- Born: Freddy Rodriguez February 9, 1931 Denver, Colorado, U.S.
- Died: March 25, 2020 (aged 89) Denver, Colorado, U.S.
- Genres: Jazz
- Occupation: Musician
- Instruments: Alto and tenor saxophone
- Years active: 1942–2020
- Label: Pacific Jazz Records

= Freddy Rodriguez (saxophonist) =

Jazz saxophonist (1941–2022)

Freddy Rodriguez (February 9, 1931 – March 25, 2020) was an American jazz alto and tenor saxophonist and composer.

== Biography ==
Rodriguez learned to play the clarinet at Baker Junior High School in his native Denver in 1942. He was influenced by Artie Shaw, Coleman Hawkins and Lester Young and switched to alto and tenor saxes at West High School. He attended concerts by the visiting jazz greats in the Rainbow Ballroom and began a career as a professional musician. In 1948 he became a regular soldier and played in a military band near Seattle. He also performed with numerous musicians who were on tour.

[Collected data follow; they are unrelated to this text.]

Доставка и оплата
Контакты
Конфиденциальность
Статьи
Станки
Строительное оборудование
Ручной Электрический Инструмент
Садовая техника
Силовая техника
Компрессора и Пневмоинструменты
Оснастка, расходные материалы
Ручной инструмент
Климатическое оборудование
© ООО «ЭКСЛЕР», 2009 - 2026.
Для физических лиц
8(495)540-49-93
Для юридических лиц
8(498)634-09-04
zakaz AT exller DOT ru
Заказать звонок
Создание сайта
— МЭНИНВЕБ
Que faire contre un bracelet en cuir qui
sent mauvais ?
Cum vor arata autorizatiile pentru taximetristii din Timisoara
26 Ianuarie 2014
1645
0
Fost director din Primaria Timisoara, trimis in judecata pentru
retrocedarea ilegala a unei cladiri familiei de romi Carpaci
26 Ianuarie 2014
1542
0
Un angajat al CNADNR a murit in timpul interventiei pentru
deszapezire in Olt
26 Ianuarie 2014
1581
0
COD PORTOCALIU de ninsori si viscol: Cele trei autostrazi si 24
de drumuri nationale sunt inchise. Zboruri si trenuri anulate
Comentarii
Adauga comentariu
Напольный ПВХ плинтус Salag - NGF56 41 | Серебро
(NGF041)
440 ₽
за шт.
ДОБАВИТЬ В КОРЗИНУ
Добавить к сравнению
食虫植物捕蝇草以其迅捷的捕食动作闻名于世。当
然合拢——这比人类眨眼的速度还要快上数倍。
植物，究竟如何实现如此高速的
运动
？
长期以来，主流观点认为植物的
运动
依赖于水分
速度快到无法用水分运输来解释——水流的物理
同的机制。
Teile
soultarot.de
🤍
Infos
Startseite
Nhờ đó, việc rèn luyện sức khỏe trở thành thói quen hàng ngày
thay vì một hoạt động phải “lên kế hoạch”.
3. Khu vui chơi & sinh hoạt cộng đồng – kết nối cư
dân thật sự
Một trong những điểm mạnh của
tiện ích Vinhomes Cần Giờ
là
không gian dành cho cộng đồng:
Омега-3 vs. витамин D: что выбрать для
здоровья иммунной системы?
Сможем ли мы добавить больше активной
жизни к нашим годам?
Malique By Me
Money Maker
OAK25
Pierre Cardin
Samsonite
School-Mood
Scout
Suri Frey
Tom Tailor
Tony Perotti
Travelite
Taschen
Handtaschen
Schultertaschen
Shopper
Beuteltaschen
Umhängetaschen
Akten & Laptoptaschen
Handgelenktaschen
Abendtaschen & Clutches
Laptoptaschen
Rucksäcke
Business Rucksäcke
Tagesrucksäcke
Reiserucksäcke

In 1958, he moved to New York City with his family, but was not able to quickly gain a foothold in the jazz scene there, and in 1960 moved again, to Los Angeles. In 1962 and 1963, he played alongside Charles Lloyd in Gerald Wilson's big band. He worked with Horace Tapscott and Harold Land and accompanied Nancy Wilson. Then he was part of Tommy Peltier's Jazz Corps, performing at Hermosa Beach's Lighthouse Café; with him he released records on the Pacific Jazz Records label, most recently with Rahsaan Roland Kirk. Tom Lord lists four recordings by Rodriguez between 1963 and 1965. In 1968, Tommy Peltier suffered a hernia that ended his jazz career and his Jazz Corps disbanded.

In 1973, Rodriguez returned to Denver with his family, where he worked other jobs, but also continued as a musician. For 40 years he performed in clubs there every Wednesday, and for 20 years in jazz club El Chapultepec, most recently three weeks before his death. Rodriguez wrote the chorale We Lift Our Hands.

In 2021, Rodriguez appeared in the documentary film JazzTown.

After being infected with the SARS-CoV-2 corona virus, he was admitted to hospital, where he died ten days later as a result of COVID-19.